> YOUR GOAL
Give the kitchen sink drain thread again from "Has anyone ever" to "original 1930's pipe.", swapping "galvanized" for "cast iron".
━━ SELECTED EXCERPT
# Kitchen sink drain, loose into wall



## drw158 (Jan 22, 2016)

Has anyone ever encountered this before? The waste drain pipe that goes into the wall is just loose inside the pipe that is behind the cabinet. I'll attach a photo.

If you don't know what I mean, basically the pvc pipe that goes into the waste pipe is small in diameter, so the pvc is able to move freely inside the waste pipe. There is no fitting, transition, nut, or anything.

The drain pipe is pvc, but the pipe that is inside the wall is old galvanized pipe. Probably the original 1930's pipe.

Should I be worried? We are installing a new sink soon. We have full access in the basement, and I can see that the old pipe is pretty short in length; it transitions into pvc in the basement.

I've heard that maybe there could be a vent problem or something, which is why it is open.


----------



## nealtw (Jan 22, 2016)

I would say that is a problem. Have you got access to the attic to see what kind of pipe is up there for a vent.
At the very least there should be an adapter from the pvc to the steel. Frodo should be along soon.


----------



## frodo (Jan 22, 2016)

.   you need to find out what is in the wall.  and fix it,  you have a bio hazard in the wall. not good.

look up in their,  if you cant see what is in there

cut the back of the cabinet.  8x8 hole.  so you can get to the pipe


if threads.  screw an adapter.  if a brok'n pipe, remove and replace

all depends on what you find in the wall


----------



## drw158 (Jan 22, 2016)

I might have to do what this guy did at the end of the article. Use a donut to seal the pvc in the iron pipe. http://www.summet.com/blog/2012/09/...-seal-on-cast-iron-drain-pipe/comment-page-1/

I'll cut a hole and see what is there.


----------



## frodo (Jan 22, 2016)

..........................


----------



## slownsteady (Jan 22, 2016)

It looks like someone used a tail piece for the horizontal run after the trap. it also looks like there is a PVC fitting already threaded on to the metal pipe. If that is right, you should be able to make a good repair by changing the tail piece to regular pipe of the right size and gluing it in to the PVC adapter.


----------



## drw158 (Jan 22, 2016)

I don't think there is any pvc that is threaded into the pipe. The pvc that is directly touching the old pipe is loose inside of it. I'll update the post with a zoomed out photo.
━━━━
━━ INPUT DATA
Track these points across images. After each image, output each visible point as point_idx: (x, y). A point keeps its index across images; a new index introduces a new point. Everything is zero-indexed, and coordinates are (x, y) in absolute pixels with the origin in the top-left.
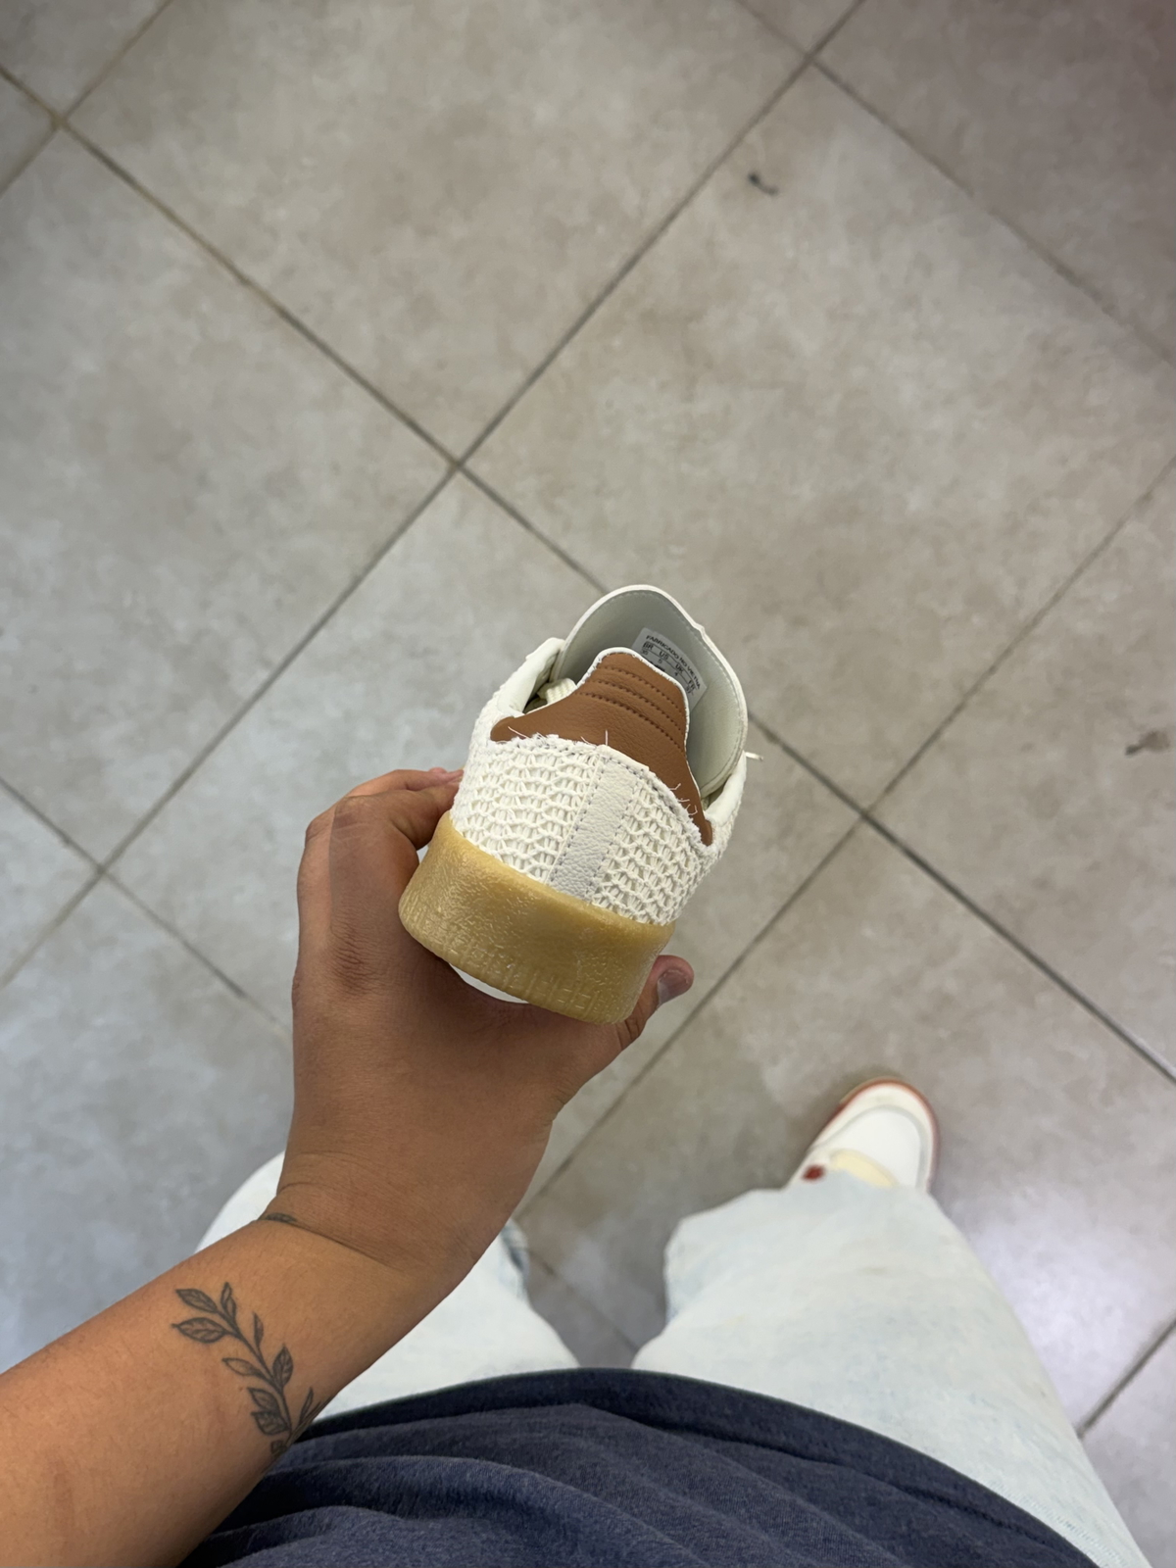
━━━━
> WRITTEN RESPONSE
Has anyone ever encountered this before? The waste drain pipe that goes into the wall is just loose inside the pipe that is behind the cabinet. I'll attach a photo.

If you don't know what I mean, basically the pvc pipe that goes into the waste pipe is small in diameter, so the pvc is able to move freely inside the waste pipe. There is no fitting, transition, nut, or anything.

The drain pipe is pvc, but the pipe that is inside the wall is old cast iron pipe. Probably the original 1930's pipe.